To the extent that it is used as a cop-out, this appeal to the overall strength of the economy as the ultimate answer to the problems of the poor reminds me of the way liberals used to invoke the elimination of "root causes" as a cure for crime. It held out about as much help to a person being chased down a dark street as the promise of the future benefits from future corporate investments holds out to a guy who needs a sandwich. Still, there are a lot of people who consider that they have fulfilled their Biblical obligations to the poor when they have flung these theories noisily around a drawing room somewhere or in an intellectually heavy-breathing magazine and whose idea of fighting the afflictions of the poor is to denounce other people who are of their own class and circumstance but of a different view, each accusing the other of being stupid about the poor and wrong on the facts. You hear a lot of statistics on these occasions.

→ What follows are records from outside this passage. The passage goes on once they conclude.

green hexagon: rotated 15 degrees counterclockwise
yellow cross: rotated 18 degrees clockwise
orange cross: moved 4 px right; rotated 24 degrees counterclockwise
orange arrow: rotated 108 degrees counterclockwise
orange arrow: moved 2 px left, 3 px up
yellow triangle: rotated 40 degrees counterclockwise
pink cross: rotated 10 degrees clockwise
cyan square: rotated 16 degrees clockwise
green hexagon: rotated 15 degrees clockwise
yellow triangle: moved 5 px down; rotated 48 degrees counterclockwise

I am saying we take refuge in all this. Arguing about the poor with each other takes the place of doing anything about them. (Surely we are still waiting for the findings of some key report?) Not incidentally it also spares us contact with the poor who are always a disappointment to the imagination, being neither uniformly unassuming and grateful like Mrs. Cratchit nor uniformly grasping and ghastly like your classic welfare-cheater queen.

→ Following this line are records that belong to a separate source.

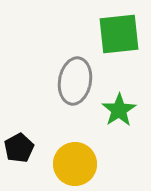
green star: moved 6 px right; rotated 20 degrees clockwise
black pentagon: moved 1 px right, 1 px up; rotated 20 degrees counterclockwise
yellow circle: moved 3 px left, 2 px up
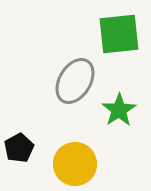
gray ellipse: rotated 21 degrees clockwise
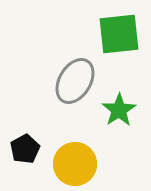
black pentagon: moved 6 px right, 1 px down
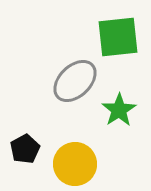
green square: moved 1 px left, 3 px down
gray ellipse: rotated 15 degrees clockwise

My provisional conclusion is that people like us must give up a few things: the vanity and self-concern that lead us to judge what we have done for the poor by how good it makes us feel; the laziness and indifference that keep us from a sustained and irritating insistence on the pursuit of measures to alleviate the suffering we see around us, and the personal time, money and energy to really mix it up and make a difference with those in need in a community. This last is despised "casework," much derided by some of the big-picture-economic-forces folk who call it "Band-Aids." But I do not see how one can live in our particular world of the vast disparity and the huge unfulfilled promise without doing all of this. The danger is not so much of going mad -- that is melodramatic -- as it is of merely walking self-contentedly past the travail of others, of being, in effect, mad without knowing it.